Task prompt
Print each entry below precisely as shown.

Version difference data
%%

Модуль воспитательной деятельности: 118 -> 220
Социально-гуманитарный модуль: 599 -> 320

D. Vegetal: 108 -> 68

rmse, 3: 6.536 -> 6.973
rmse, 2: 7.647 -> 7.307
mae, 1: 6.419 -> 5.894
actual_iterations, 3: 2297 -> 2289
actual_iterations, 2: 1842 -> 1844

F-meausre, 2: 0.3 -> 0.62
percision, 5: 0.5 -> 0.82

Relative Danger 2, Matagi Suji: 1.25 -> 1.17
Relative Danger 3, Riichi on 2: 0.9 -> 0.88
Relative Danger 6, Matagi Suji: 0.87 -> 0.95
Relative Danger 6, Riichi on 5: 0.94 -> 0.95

%%

Result for this task
Модуль воспитательной деятельности: 118 -> 220
Социально-гуманитарный модуль: 599 -> 320

D. Vegetal: 108 -> 68

rmse, 3: 6.536 -> 6.973
rmse, 2: 7.647 -> 7.307
mae, 1: 6.419 -> 5.894
actual_iterations, 3: 2297 -> 2289
actual_iterations, 2: 1842 -> 1844

F-meausre, 2: 0.3 -> 0.62
percision, 5: 0.5 -> 0.82

Relative Danger 2, Matagi Suji: 1.25 -> 1.17
Relative Danger 3, Riichi on 2: 0.9 -> 0.88
Relative Danger 6, Matagi Suji: 0.87 -> 0.95
Relative Danger 6, Riichi on 5: 0.94 -> 0.95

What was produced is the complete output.